How the Light Gets In
Rebecca Spears
Buildings are expressions of humans, of us. . . . they have eyes. Windows are the eyes on a building. — Michael Pollan, NPR interview, 19 April 1997
This past summer I had a cabin built in the woods—a place for weekends and summers, for visiting with friends, and for writing. Before the cabin was built, I spent some hours (agonizing at times) on the design of the small place. It is, after all, only 400 square feet, not including the front and back porches. For anyone to live well in a small space, the design needs to be not just efficient but also pleasing. While planning the cabin’s inside features, I also had to think about outside details. Design is an organic process: all the particulars are fundamental to the soundness of the whole structure.
Windows became one of the more significant aspects that I had to deal with.

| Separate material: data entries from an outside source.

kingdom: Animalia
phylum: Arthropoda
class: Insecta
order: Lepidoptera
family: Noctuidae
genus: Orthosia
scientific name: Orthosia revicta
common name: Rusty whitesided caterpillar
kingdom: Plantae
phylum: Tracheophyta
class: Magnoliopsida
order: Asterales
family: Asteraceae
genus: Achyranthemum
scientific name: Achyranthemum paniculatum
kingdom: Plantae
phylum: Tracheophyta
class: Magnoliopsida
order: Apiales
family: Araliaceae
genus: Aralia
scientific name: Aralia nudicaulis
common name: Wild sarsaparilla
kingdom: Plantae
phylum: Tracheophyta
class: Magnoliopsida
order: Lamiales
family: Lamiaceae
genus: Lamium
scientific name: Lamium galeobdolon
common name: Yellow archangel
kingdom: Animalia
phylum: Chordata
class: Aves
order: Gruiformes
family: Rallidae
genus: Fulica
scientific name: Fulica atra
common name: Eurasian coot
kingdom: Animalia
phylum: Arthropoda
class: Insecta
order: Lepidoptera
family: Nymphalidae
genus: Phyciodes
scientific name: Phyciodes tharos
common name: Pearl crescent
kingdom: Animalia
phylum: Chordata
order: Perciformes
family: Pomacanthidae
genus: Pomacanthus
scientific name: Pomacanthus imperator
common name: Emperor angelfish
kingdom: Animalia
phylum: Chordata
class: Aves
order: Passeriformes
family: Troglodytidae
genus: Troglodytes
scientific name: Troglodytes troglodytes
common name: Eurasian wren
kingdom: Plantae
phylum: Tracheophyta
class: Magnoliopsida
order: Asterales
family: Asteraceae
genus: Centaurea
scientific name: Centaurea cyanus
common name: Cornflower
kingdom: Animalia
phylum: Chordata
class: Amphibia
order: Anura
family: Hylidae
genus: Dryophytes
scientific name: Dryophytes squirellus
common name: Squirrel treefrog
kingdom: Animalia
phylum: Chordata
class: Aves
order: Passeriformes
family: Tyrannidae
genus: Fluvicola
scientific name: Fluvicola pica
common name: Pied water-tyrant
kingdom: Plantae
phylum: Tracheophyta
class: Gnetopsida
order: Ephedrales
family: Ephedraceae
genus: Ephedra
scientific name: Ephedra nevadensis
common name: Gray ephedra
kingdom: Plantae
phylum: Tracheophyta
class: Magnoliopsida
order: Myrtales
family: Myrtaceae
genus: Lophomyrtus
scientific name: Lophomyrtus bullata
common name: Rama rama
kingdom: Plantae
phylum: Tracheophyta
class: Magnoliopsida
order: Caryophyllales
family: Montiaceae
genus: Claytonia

Windows are meant to work both functionally and aesthetically, as portals and barriers, as frames and passive light contrivances. Everywhere that I thought to place a window, to give me a view of the surrounding piney woods, I also had to give up wall space. I had to think about where the sun rises and sets because the cabin sits in a southern latitude where the summer sun is a bigger concern than winter’s weak light.
Before I began the process of cabin design and building, I read Michael Pollan’s A Place of My Own. Although I didn’t plan to build the cabin myself, I did have to think about what materials to use, where the cabin would sit, and how the site would be prepared. My thinking also ran to whether or not I could keep the cabin off-the-grid, and if not, how the cabin could be designed to use very little electricity. Windows, from this perspective, serve as an important source for heating and cooling.
For me, the aesthetic function of windows is as significant as the environmental function. From the outside, windows add to the character and personality of a home. They are part of a structure’s face, as Michael Pollan notes. And I am drawn to clear panes of glass, not only in a house, but also in office buildings, stores, and churches. A long time ago, I fell in love with leaded glass windows in old houses and the way they divide the incoming light. It’s no surprise then that I also fell in love with the light of the “plain church” style when I attended a Congregational Church. The clear-glass windows provided perfect openings to use as a focus point during prayers and meditations.
Plain church style, with its clear windows, finds its precedent in twelfth-century Cistercian architecture. Because Cistercians believe that “prayer involves listening as much as asking,” their architectural principles emphasize “simplicity and an inner sense of quiet,” explains Thomas Davis, abbot of the Abbey of New Clairvaux. The early Cistercians built their monasteries of limestone with windows of clear glass. The light coming in through the windows is meant to link the monks to God.
Though I don’t have such high aspirations for my cabin, I wanted the windows to let in the natural light in a way that would frame the day and night and the changing weather patterns. So I chose clerestory windows for the southern face, and below them, large, divided-light windows—windows that when they are open will nearly erase the boundary between cabin and woods and let in generous breezes. In this way, I want to honor creation, the part of creation in my neck of the woods.